Given these observations, the PPMI is defined as

\[\text{PPMI}_{ij} = \begin{cases} \text{PMI}_{ij}, \quad \text{if PMI}_{ij} > 0 \\ 0, \qquad {\text otherwise} \end{cases}\]

Predictive model

To understand the predictive models, we need to know a little bit about probabilistic language model. Indeed, even before neural network based methods were invented for word embedding, probabilistic language model had been used as alternative of vector space model to quantify semantic similarity.

The probabilistic language model

The probabilistic language model aims to assign probabilities to sentences (sequences of words), i.e., \(P(\mathbf w)\equiv P(w_1, w_2,\ldots, w_n)\). According to the chain rule of probability

\[P(w_1, w_2, \ldots, w_t) = \Pi_{i=1}^t P(w_i|w_1, w_2, \ldots, w_{i-1})\]

Thus the purpose is equally served if we can assign all the conditional probabilities. Here \(t\) is the number of words in a sentence. Note in this setup, it is very natual to take word ordering into account.

Given a text with many sentences, one can calculate all the conditional probabilities. However, as the sentence gets longer, there are too many combinations of the words (\(N_V^t\) in theory) thus the computational burden becomes huge. Furthermore the text might not be long enough to provide good statistics of these conditional probabilities with long sentences. As a result, such brutal force approach is almost never used.

One workaround is the N-gram model. It was proposed in the 80’s and it assumes that words in the far past do not affect the probability of current word. If only the last \(N-1\) words need to be considered, the corresponding model is called N-gram model. For example, in the bigram model, it is assumed that

\[P(w_i|w_1, w_2, \ldots, w_{i-1}) \simeq P(w_i|w_{i-1}).\]

Thus in the N-gram model, one gains some knowledge of what word is more likely to come next. Also, these conditional probabilities can be considered as features of a word.

The bigram model is closely related to the co-occurrence matrix. It can be considered as the special case where the context window is one word to the right.

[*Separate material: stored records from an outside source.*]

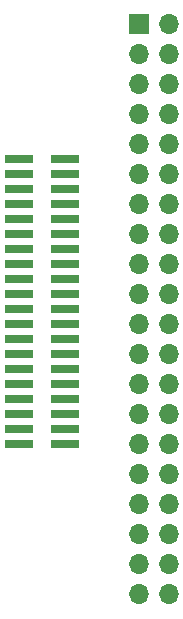
<source format=gts>
G04 #@! TF.GenerationSoftware,KiCad,Pcbnew,7.0.5-7.0.5~ubuntu23.04.1*
G04 #@! TF.CreationDate,2023-06-22T20:58:36+02:00*
G04 #@! TF.ProjectId,olimex-ice40-pi-header,6f6c696d-6578-42d6-9963-6534302d7069,rev?*
G04 #@! TF.SameCoordinates,Original*
G04 #@! TF.FileFunction,Soldermask,Top*
G04 #@! TF.FilePolarity,Negative*
%FSLAX46Y46*%
G04 Gerber Fmt 4.6, Leading zero omitted, Abs format (unit mm)*
G04 Created by KiCad (PCBNEW 7.0.5-7.0.5~ubuntu23.04.1) date 2023-06-22 20:58:36*
%MOMM*%
%LPD*%
G01*
G04 APERTURE LIST*
%ADD10R,2.400000X0.740000*%
%ADD11R,1.700000X1.700000*%
%ADD12O,1.700000X1.700000*%
G04 APERTURE END LIST*
D10*
X134575000Y-85090000D03*
X138475000Y-85090000D03*
X134575000Y-86360000D03*
X138475000Y-86360000D03*
X134575000Y-87630000D03*
X138475000Y-87630000D03*
X134575000Y-88900000D03*
X138475000Y-88900000D03*
X134575000Y-90170000D03*
X138475000Y-90170000D03*
X134575000Y-91440000D03*
X138475000Y-91440000D03*
X134575000Y-92710000D03*
X138475000Y-92710000D03*
X134575000Y-93980000D03*
X138475000Y-93980000D03*
X134575000Y-95250000D03*
X138475000Y-95250000D03*
X134575000Y-96520000D03*
X138475000Y-96520000D03*
X134575000Y-97790000D03*
X138475000Y-97790000D03*
X134575000Y-99060000D03*
X138475000Y-99060000D03*
X134575000Y-100330000D03*
X138475000Y-100330000D03*
X134575000Y-101600000D03*
X138475000Y-101600000D03*
X134575000Y-102870000D03*
X138475000Y-102870000D03*
X134575000Y-104140000D03*
X138475000Y-104140000D03*
X134575000Y-105410000D03*
X138475000Y-105410000D03*
X134575000Y-106680000D03*
X138475000Y-106680000D03*
X134575000Y-107950000D03*
X138475000Y-107950000D03*
X134575000Y-109220000D03*
X138475000Y-109220000D03*
D11*
X144780000Y-73660000D03*
D12*
X147320000Y-73660000D03*
X144780000Y-76200000D03*
X147320000Y-76200000D03*
X144780000Y-78740000D03*
X147320000Y-78740000D03*
X144780000Y-81280000D03*
X147320000Y-81280000D03*
X144780000Y-83820000D03*
X147320000Y-83820000D03*
X144780000Y-86360000D03*
X147320000Y-86360000D03*
X144780000Y-88900000D03*
X147320000Y-88900000D03*
X144780000Y-91440000D03*
X147320000Y-91440000D03*
X144780000Y-93980000D03*
X147320000Y-93980000D03*
X144780000Y-96520000D03*
X147320000Y-96520000D03*
X144780000Y-99060000D03*
X147320000Y-99060000D03*
X144780000Y-101600000D03*
X147320000Y-101600000D03*
X144780000Y-104140000D03*
X147320000Y-104140000D03*
X144780000Y-106680000D03*
X147320000Y-106680000D03*
X144780000Y-109220000D03*
X147320000Y-109220000D03*
X144780000Y-111760000D03*
X147320000Y-111760000D03*
X144780000Y-114300000D03*
X147320000Y-114300000D03*
X144780000Y-116840000D03*
X147320000Y-116840000D03*
X144780000Y-119380000D03*
X147320000Y-119380000D03*
X144780000Y-121920000D03*
X147320000Y-121920000D03*
M02*

</source>
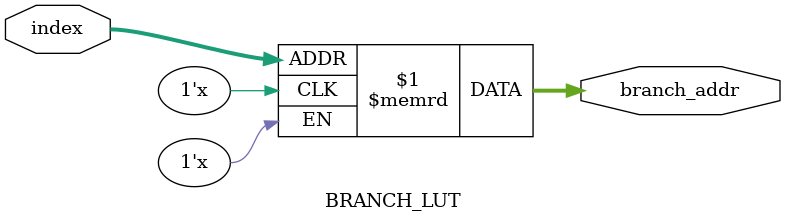
<source format=sv>
module BRANCH_LUT (
  input       [ 7:0] index,	   // target 4 values
  output logic[9:0] branch_addr);
  
  logic[9:0] core[2**8];
  assign branch_addr = core[index];

endmodule

</source>
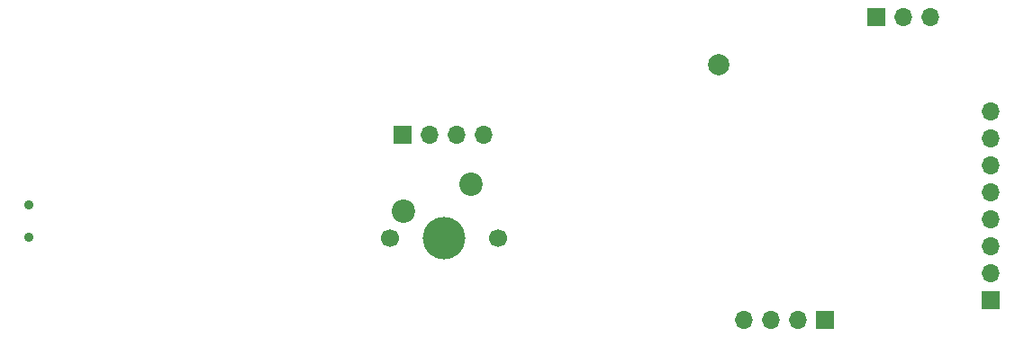
<source format=gbr>
%TF.GenerationSoftware,KiCad,Pcbnew,(6.0.11)*%
%TF.CreationDate,2023-02-12T12:57:39-06:00*%
%TF.ProjectId,DisplayMin,44697370-6c61-4794-9d69-6e2e6b696361,rev?*%
%TF.SameCoordinates,Original*%
%TF.FileFunction,Soldermask,Bot*%
%TF.FilePolarity,Negative*%
%FSLAX46Y46*%
G04 Gerber Fmt 4.6, Leading zero omitted, Abs format (unit mm)*
G04 Created by KiCad (PCBNEW (6.0.11)) date 2023-02-12 12:57:39*
%MOMM*%
%LPD*%
G01*
G04 APERTURE LIST*
%ADD10C,2.000000*%
%ADD11C,2.200000*%
%ADD12C,1.700000*%
%ADD13C,4.000000*%
%ADD14C,0.900000*%
%ADD15O,1.700000X1.700000*%
%ADD16R,1.700000X1.700000*%
G04 APERTURE END LIST*
D10*
%TO.C,BT1*%
X160910000Y-95450000D03*
%TD*%
D11*
%TO.C,SW3*%
X131350000Y-109240000D03*
X137700000Y-106700000D03*
D12*
X140240000Y-111780000D03*
X130080000Y-111780000D03*
D13*
X135160000Y-111780000D03*
%TD*%
D14*
%TO.C,SW1*%
X96125000Y-111705000D03*
X96125000Y-108705000D03*
%TD*%
D15*
%TO.C,J4*%
X180855000Y-91000000D03*
X178315000Y-91000000D03*
D16*
X175775000Y-91000000D03*
%TD*%
D15*
%TO.C,J3*%
X163280000Y-119525000D03*
X165820000Y-119525000D03*
X168360000Y-119525000D03*
D16*
X170900000Y-119525000D03*
%TD*%
%TO.C,J2*%
X131200000Y-102100000D03*
D15*
X133740000Y-102100000D03*
X136280000Y-102100000D03*
X138820000Y-102100000D03*
%TD*%
%TO.C,J1*%
X186500000Y-99920000D03*
X186500000Y-102460000D03*
X186500000Y-105000000D03*
X186500000Y-107540000D03*
X186500000Y-110080000D03*
X186500000Y-112620000D03*
X186500000Y-115160000D03*
D16*
X186500000Y-117700000D03*
%TD*%
M02*

</source>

Neural probabilistic language model

The more recent trend is to use neural network to model \(P(\mathbf w)\). As a byproduct, word embedding can be generated. Here the transformation from one-hot vectors to word embedding vectors can be explicitly parametrized as unkowns. The word embedding vectors are then linked to the conditional probabilities \(P(w_i|w_1, w_2, \ldots)\) using a neural network layer, as seen in Fig. 1. As one scans through the text, the transformation from one-hot vectors to word embedding vectors can thus be fitted out.

Figure 1. Diagram of the neuroal probabilistic language model.

Such a procedure is computationally very expensive given a large text body since it is expensive to compute \(P(w_i|w_1, w_2, \ldots)\) unless the context is made small (small N for N-gram).

Mikolov’s word2vec algorithm avoids the calculation of these conditional probabilities. Instead, the output of the neural network is a binary classification, i.e., the probability of the real target word showing up should beat the probability of some imaginary target words showing up. This trick immediately allows efficient training of text bodies with hundreds of billions words and with close to million vocabulary size.

It turns out that the word2vec embedding not only performs well on semantic similarity, it also encodes word analogy information. The famous example is

\[u_{\text king} -u_{\text man} +u_{\text woman}\simeq u_{\text queen}.\]

Summary

So far there are not many papers directly compare word embeddings from count-based models or predictive models. In Baroni et.al.’s 2014 paper, it is found that the predictive models provide better embeddings for many linguistic tasks, but the count based models also have good performance overall.

There are also discussions that there are connections between the count-based model and the neural probabilistic language model. The interested reader can look into a nicely-written paper GloVe by Pennington et.al..

Resources:

Neural net language models by Yoshua Bengio
RADIM ŘEHŮŘEK’s word2vec tutorial
gensim word2vec page
TensorFlow’s word2vec tutorial
paper by Peter Turney and Patrick Pantel
python nltk book
Sebastian Ruder’s post
Christopher Olah’s post
offconvex post

Notes:

To use word2vec in gensim, make sure Cython is installed. It helps with speed.